Continuous delivery of composed applications
Getting teams into a habit of continuously releasing software aligns with agile development principles. In terms of microservices applications, continuous delivery also means continuous integration. In applications that are composed of many services, it is critical to ensure that the composition actually works when the software is built. MuleSoft’s Anypoint Platform fully integrates into a continuous delivery strategy, both for the implementation and management of API-driven microservices:
- API-defined and event-driven microservices built with Anypoint Platform can be declaratively tested with the MUnit framework, MuleSoft’s automated integration and unit testing framework.

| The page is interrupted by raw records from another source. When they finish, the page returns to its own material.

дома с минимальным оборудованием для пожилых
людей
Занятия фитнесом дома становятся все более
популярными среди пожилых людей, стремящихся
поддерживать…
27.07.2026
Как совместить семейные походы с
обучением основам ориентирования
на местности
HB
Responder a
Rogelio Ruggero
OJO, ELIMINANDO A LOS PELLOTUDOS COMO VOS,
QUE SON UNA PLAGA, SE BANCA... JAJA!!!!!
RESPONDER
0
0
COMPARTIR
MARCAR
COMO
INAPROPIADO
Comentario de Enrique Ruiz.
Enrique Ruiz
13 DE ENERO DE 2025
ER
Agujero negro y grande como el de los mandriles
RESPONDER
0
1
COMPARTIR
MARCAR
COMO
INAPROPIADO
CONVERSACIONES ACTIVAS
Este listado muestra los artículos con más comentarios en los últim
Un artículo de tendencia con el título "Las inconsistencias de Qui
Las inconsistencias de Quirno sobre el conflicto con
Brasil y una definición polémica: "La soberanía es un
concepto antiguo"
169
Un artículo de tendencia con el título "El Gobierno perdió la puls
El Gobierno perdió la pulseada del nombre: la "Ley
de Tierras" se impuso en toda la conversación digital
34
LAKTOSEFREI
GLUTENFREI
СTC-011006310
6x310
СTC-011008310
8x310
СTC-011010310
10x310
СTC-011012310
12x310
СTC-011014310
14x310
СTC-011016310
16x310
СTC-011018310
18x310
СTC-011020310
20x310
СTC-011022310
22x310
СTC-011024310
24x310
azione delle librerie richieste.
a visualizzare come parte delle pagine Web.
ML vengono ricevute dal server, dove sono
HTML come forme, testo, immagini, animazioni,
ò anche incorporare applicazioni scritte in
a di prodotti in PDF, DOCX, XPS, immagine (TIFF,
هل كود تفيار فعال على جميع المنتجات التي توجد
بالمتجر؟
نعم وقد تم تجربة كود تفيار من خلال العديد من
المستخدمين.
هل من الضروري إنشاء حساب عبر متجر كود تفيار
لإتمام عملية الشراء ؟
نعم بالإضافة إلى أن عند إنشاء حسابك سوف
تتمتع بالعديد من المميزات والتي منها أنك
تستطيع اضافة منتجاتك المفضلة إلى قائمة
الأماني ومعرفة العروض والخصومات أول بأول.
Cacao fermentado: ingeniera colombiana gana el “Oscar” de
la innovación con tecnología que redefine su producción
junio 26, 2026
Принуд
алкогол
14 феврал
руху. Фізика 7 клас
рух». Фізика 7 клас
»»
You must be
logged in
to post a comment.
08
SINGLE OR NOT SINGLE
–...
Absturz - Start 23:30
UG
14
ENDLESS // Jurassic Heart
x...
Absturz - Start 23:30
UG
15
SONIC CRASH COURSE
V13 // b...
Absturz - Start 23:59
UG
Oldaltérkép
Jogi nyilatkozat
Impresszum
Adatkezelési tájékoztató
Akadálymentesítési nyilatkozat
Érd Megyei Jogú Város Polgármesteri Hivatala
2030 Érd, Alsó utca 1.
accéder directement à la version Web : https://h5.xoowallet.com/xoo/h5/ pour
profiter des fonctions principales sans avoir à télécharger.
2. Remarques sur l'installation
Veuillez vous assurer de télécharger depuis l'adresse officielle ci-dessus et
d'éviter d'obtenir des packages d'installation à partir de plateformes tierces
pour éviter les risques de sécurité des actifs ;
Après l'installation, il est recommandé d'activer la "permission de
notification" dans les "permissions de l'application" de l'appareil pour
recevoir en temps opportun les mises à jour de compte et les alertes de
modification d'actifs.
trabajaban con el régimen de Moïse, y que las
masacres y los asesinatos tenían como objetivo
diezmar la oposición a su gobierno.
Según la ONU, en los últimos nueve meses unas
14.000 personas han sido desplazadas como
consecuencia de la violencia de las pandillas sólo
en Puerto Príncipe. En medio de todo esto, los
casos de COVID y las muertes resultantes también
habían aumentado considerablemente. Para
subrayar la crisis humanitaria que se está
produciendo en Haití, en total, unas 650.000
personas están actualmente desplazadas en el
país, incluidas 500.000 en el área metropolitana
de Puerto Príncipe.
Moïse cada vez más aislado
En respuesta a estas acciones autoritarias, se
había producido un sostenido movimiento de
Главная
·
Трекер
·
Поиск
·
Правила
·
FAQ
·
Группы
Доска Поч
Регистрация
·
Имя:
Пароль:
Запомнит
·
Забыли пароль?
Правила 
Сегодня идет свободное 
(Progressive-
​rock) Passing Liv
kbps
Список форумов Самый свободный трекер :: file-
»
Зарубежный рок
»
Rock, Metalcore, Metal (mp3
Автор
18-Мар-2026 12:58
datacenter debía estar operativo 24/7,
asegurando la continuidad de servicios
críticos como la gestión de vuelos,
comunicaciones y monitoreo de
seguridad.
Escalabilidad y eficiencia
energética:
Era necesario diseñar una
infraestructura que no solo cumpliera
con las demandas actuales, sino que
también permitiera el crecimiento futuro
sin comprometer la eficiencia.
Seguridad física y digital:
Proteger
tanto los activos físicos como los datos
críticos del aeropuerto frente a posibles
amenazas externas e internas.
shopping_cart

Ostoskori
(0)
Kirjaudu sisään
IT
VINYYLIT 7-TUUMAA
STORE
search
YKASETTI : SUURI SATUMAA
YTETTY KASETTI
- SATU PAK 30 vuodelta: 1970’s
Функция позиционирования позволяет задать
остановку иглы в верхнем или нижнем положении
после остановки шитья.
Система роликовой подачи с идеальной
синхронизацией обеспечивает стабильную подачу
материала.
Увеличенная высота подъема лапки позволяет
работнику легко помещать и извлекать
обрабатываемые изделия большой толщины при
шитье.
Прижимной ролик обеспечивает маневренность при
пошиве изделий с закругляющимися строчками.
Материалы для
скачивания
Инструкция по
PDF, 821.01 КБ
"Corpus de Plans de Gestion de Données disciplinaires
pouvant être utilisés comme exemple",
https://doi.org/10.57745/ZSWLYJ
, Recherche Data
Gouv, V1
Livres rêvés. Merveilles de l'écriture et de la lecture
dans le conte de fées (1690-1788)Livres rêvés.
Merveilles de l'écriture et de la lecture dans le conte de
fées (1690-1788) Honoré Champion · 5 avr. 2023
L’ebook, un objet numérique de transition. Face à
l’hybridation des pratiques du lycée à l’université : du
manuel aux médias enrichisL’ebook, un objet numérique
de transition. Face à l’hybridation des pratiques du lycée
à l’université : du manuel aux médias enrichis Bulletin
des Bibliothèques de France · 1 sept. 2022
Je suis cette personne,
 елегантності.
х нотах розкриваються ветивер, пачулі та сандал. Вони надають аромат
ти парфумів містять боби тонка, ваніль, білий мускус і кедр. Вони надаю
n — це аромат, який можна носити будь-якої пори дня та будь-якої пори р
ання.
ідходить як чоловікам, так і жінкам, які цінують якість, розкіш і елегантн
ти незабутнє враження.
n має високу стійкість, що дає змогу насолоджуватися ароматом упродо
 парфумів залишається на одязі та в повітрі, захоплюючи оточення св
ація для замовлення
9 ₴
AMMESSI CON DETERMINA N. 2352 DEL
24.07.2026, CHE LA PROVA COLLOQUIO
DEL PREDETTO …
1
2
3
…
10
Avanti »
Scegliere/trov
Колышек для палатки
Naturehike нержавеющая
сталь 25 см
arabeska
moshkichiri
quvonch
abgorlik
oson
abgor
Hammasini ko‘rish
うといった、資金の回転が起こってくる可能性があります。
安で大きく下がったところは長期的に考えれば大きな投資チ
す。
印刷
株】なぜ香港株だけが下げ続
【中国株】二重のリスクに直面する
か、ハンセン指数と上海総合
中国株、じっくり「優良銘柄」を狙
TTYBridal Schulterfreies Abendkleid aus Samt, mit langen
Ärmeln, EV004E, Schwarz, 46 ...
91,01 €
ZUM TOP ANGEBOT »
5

- Mule applications are agnostic to version control systems and use Maven as their underlying build system. As a result, Mule application builds can integrate with virtually any automated build system, including Jenkins and Bamboo. Testing and application analytics services like TestFlight and Crashlytics are similarly easy to integrate into the Mule SDLC (software development lifecycle).
Operational automation is crucial in achieving continuous delivery. MuleSoft’s SDLC framework integrates building, packaging, deploying, and managing Mule microservices into a variety of deployment ecosystems.
Deploying container technology
IaaS frameworks, such as Chef and Puppet, and virtualization technology, such as VMware and Xen, can greatly accelerate the deployment of monolithic application stacks. Recent advances in container technology, particularly frameworks such as Docker and Rocket, provide the foundation for consistent, repeatable deployment of applications without necessarily provisioning new physical or virtual hardware. Numerous benefits arise from this deployment paradigm, including increased compute density within a single operating system, trivially simple autoscaling, and container packaging and distribution.
These advantages make containers the ideal choice for microservice distribution and deployment. Container technologies follow the microservice philosophy of encapsulating a single piece of functionality and doing it well. They also give microservices the ability to scale elastically in response to increasing demand.
However, there is never a free lunch. Managing a container ecosystem comes with its own challenges. For instance, containers running on the same host must be bound to ephemeral ports to avoid conflicts; container failure must be addressed separately; and containers need to integrate with front-end networking infrastructure such as load balancers, firewalls, and perhaps software-defined networking stacks. Platform-as-a-service technologies, such as Pivotal Cloud Foundry and Mesosphere DCOS, are emerging to address these needs.
Anypoint Platform’s runtime components support a variety of deployment mechanisms, ranging from traditional, multitenant, cluster-based deployment to a Mule worker packaged and deployed as a container in a PaaS framework. Mule runtimes deployed as API gateways can be similarly packaged and deployed as proxies for a single microservice or, more commonly, deployed as an infrastructure component of a PaaS to govern all microservice API interaction. The Anypoint Platform runtime (aka Mule) has the following attributes that make it a perfect fit for containerization:
- The runtime is distributed as a standalone Zip file, with a JVM being the only dependency.
- It runs as a single, low-resource process. For instance, it can easily be embedded in a resource-constrained device like a Raspberry Pi.
- It has no database or data storage requirements. Logging can be configured to standard output and standard error.
The Mule runtime can execute a microservice application artifact. The application artifact is a self-contained Zip file that contains all the required libraries and configuration. This makes it easy to bundle or layer runtime installation and application artifacts as a single container image.